Exercise: Below are some entries. Copy each line in them that holds "pixels".

Information given:
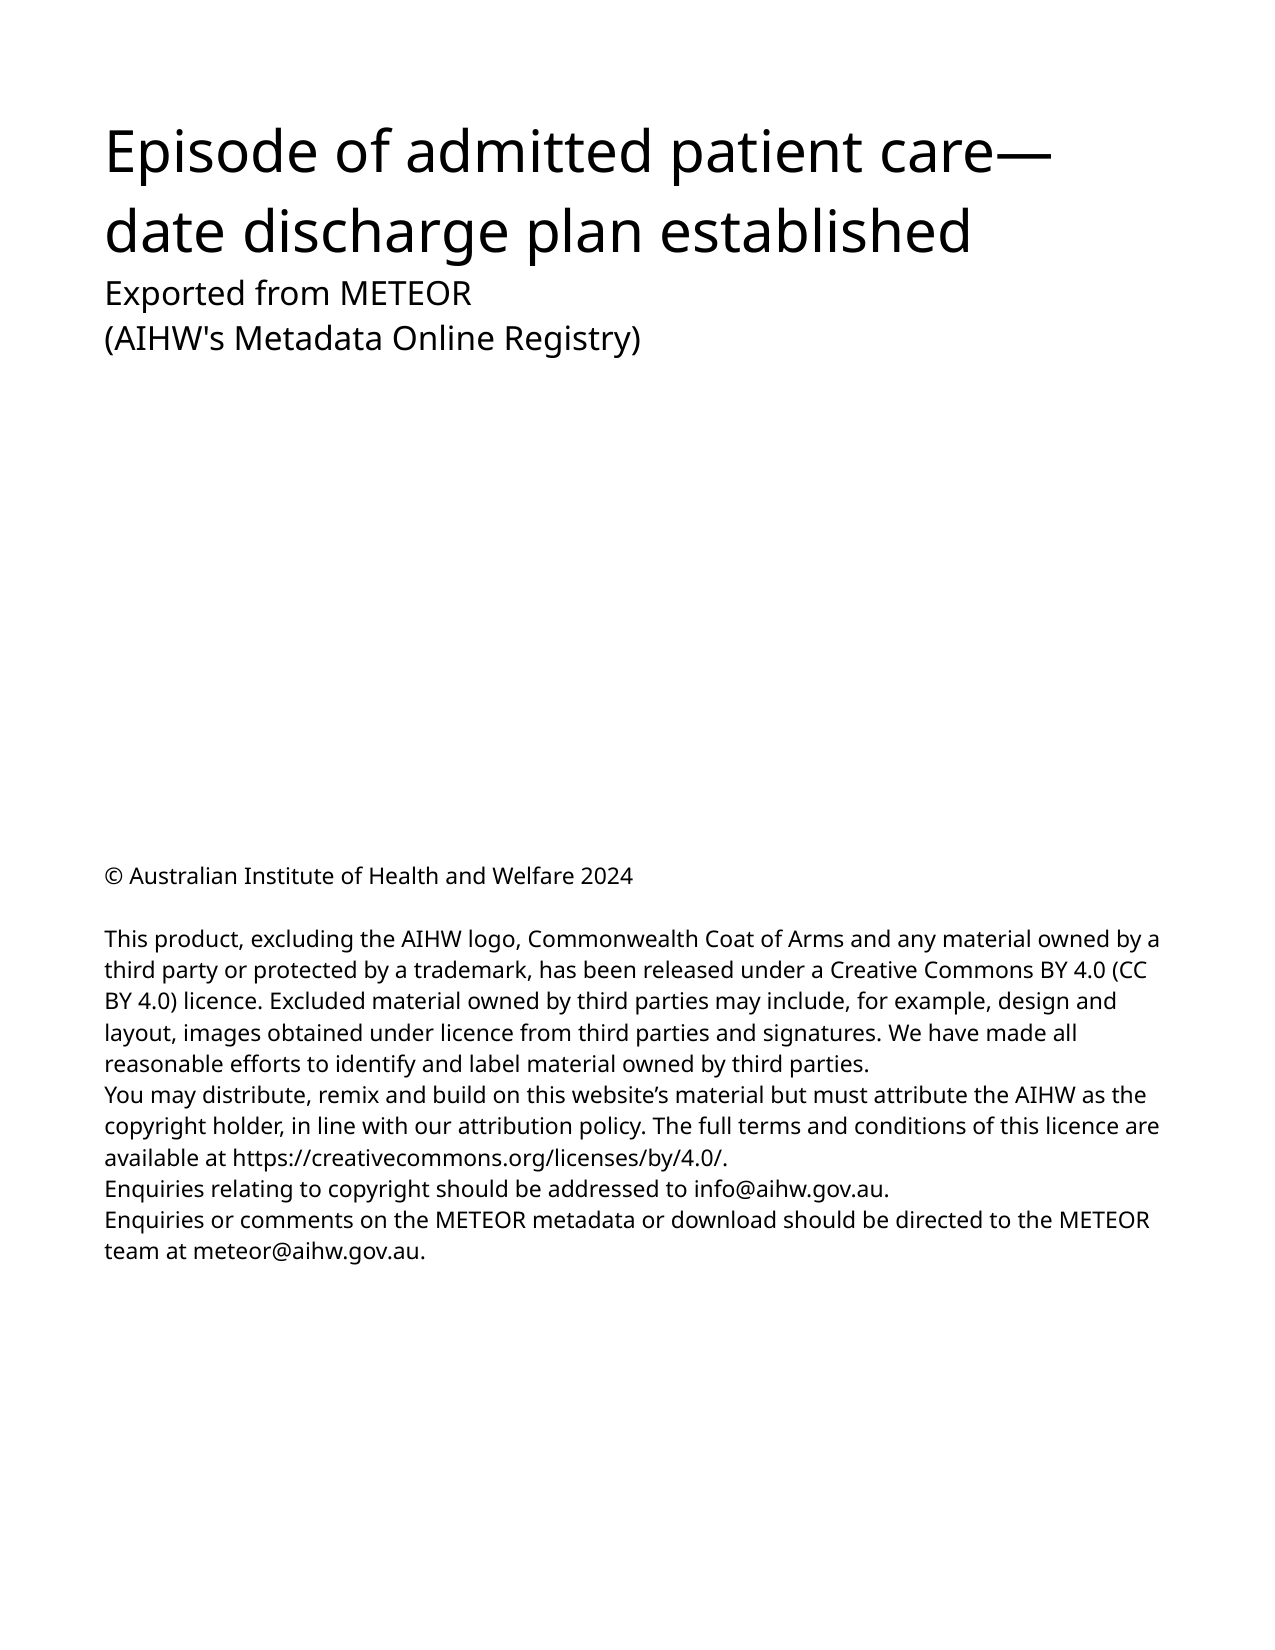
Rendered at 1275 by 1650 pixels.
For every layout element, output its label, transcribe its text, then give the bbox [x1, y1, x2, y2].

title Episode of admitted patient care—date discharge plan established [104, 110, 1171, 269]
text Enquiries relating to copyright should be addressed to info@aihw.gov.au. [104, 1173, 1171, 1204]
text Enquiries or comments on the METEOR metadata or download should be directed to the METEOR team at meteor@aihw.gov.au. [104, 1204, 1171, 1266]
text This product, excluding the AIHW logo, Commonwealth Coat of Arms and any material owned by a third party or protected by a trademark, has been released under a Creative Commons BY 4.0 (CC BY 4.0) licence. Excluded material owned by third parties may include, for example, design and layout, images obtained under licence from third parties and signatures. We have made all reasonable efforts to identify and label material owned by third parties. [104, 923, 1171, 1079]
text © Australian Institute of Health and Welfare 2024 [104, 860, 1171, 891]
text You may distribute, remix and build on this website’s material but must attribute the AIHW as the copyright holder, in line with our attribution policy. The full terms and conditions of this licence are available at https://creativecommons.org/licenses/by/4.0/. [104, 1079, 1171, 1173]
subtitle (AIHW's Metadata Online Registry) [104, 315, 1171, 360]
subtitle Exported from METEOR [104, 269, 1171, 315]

==

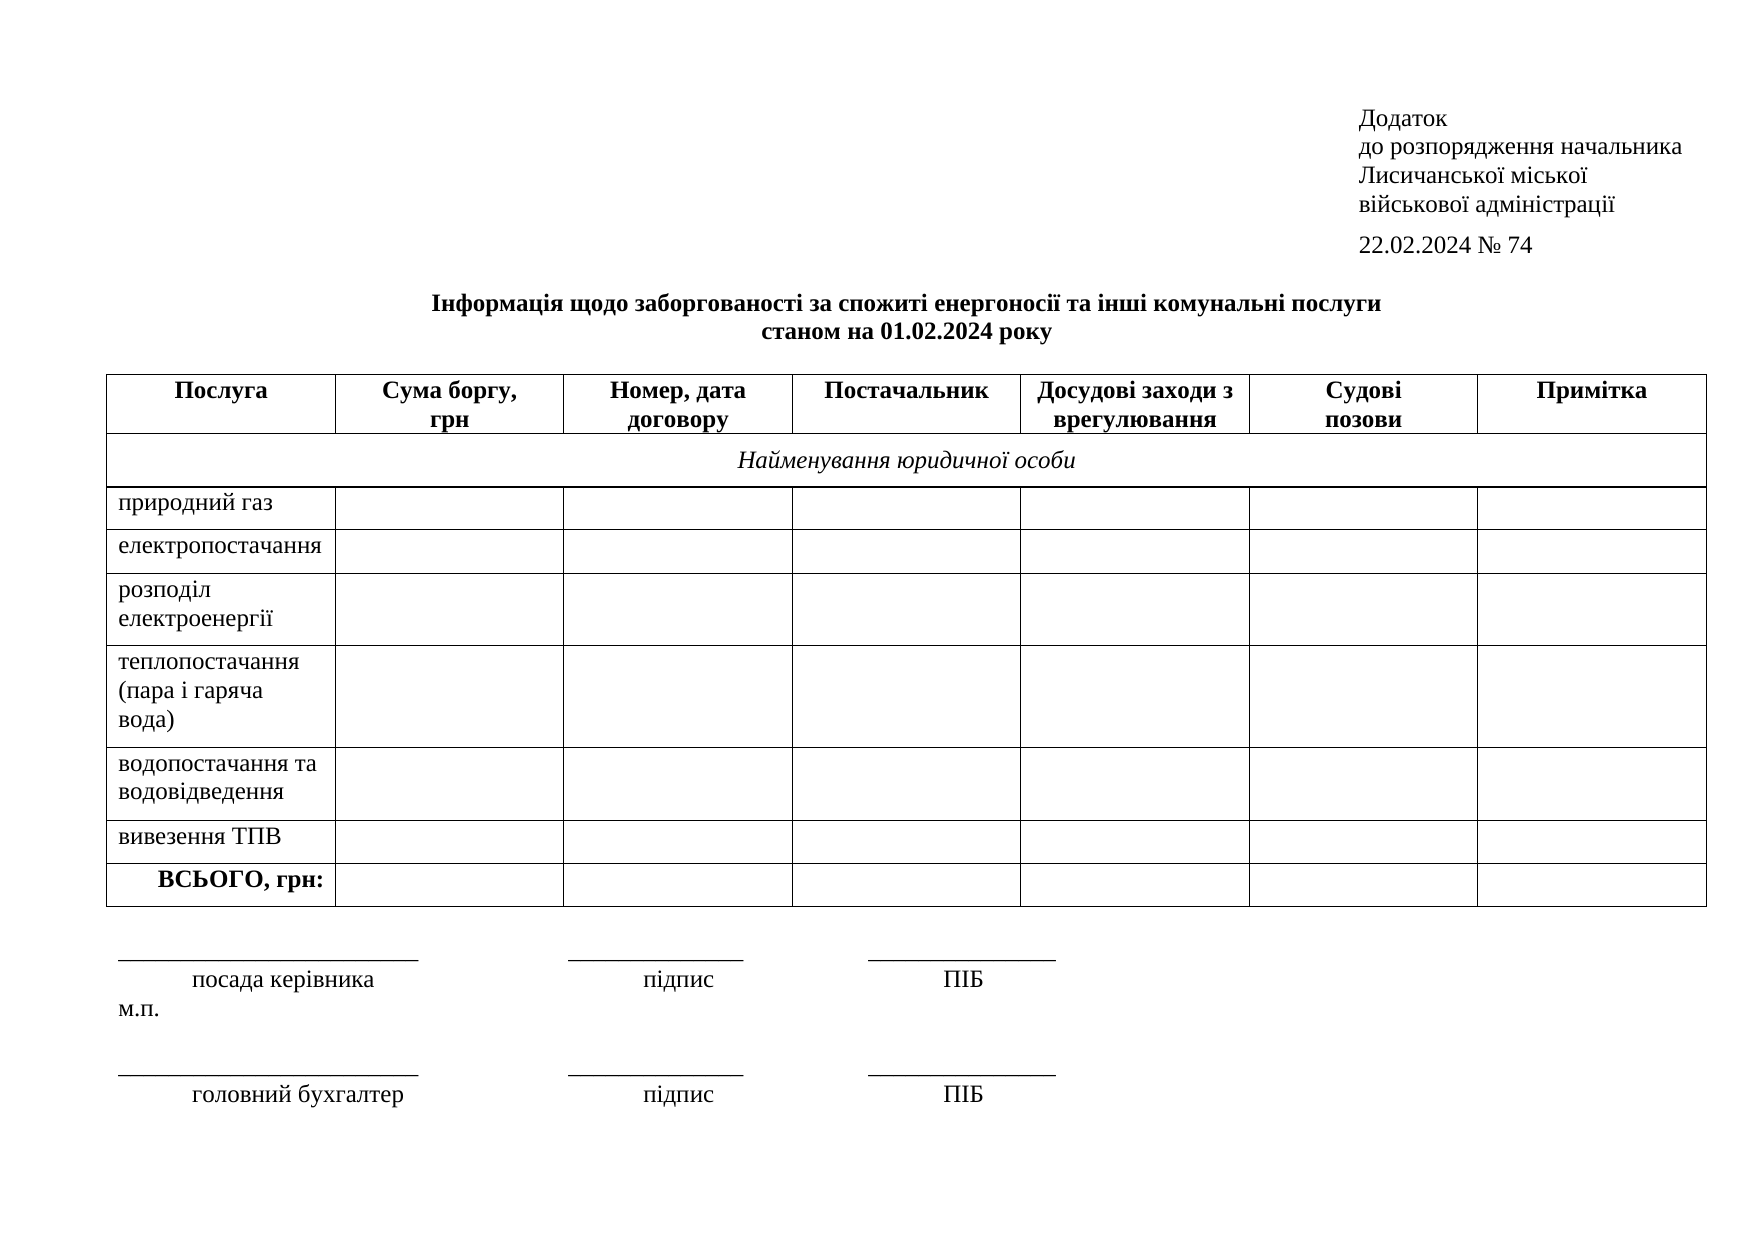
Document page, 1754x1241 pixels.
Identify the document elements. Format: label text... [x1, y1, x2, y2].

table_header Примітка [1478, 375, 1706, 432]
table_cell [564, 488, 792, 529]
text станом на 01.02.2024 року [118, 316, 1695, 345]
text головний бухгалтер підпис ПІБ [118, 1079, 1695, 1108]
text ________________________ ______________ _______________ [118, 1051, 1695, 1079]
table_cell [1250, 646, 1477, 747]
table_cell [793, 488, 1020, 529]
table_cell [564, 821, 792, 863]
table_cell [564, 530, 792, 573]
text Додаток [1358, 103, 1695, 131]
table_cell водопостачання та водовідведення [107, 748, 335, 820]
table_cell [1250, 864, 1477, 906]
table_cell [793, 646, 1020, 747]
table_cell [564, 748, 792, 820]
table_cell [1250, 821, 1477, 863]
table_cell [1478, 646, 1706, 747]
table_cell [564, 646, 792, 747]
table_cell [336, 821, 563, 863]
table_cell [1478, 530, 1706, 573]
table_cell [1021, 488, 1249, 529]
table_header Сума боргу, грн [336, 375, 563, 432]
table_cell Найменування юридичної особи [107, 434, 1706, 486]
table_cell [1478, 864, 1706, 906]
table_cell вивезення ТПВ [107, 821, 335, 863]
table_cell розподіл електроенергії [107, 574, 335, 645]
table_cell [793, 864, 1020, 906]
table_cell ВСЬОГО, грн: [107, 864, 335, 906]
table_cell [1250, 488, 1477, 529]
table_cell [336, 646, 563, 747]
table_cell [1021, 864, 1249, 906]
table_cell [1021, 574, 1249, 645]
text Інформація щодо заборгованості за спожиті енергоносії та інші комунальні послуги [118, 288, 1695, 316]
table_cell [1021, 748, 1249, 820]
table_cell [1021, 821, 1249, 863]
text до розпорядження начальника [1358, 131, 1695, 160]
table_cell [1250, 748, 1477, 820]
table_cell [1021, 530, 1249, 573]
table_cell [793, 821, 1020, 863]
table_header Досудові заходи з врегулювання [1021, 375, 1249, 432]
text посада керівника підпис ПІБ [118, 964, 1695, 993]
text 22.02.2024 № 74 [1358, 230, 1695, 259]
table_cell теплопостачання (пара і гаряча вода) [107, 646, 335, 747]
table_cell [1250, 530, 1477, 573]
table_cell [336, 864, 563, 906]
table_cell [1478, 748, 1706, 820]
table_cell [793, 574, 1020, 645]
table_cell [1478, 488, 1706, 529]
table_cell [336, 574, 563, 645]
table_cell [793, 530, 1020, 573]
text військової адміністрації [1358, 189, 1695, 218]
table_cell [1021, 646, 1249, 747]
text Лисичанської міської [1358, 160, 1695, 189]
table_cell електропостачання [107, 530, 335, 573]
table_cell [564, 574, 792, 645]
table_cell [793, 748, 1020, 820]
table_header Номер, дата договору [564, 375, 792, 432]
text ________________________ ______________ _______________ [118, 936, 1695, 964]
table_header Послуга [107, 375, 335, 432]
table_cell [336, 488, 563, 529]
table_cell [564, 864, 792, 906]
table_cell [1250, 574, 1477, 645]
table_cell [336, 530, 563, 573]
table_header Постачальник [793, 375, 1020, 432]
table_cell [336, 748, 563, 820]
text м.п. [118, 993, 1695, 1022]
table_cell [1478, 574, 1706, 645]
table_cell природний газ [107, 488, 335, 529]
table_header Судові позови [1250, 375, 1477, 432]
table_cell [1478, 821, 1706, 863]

Completed exercise:
Rendered at 1275 by 1650 pixels.
Document page, 1754x1241 pixels.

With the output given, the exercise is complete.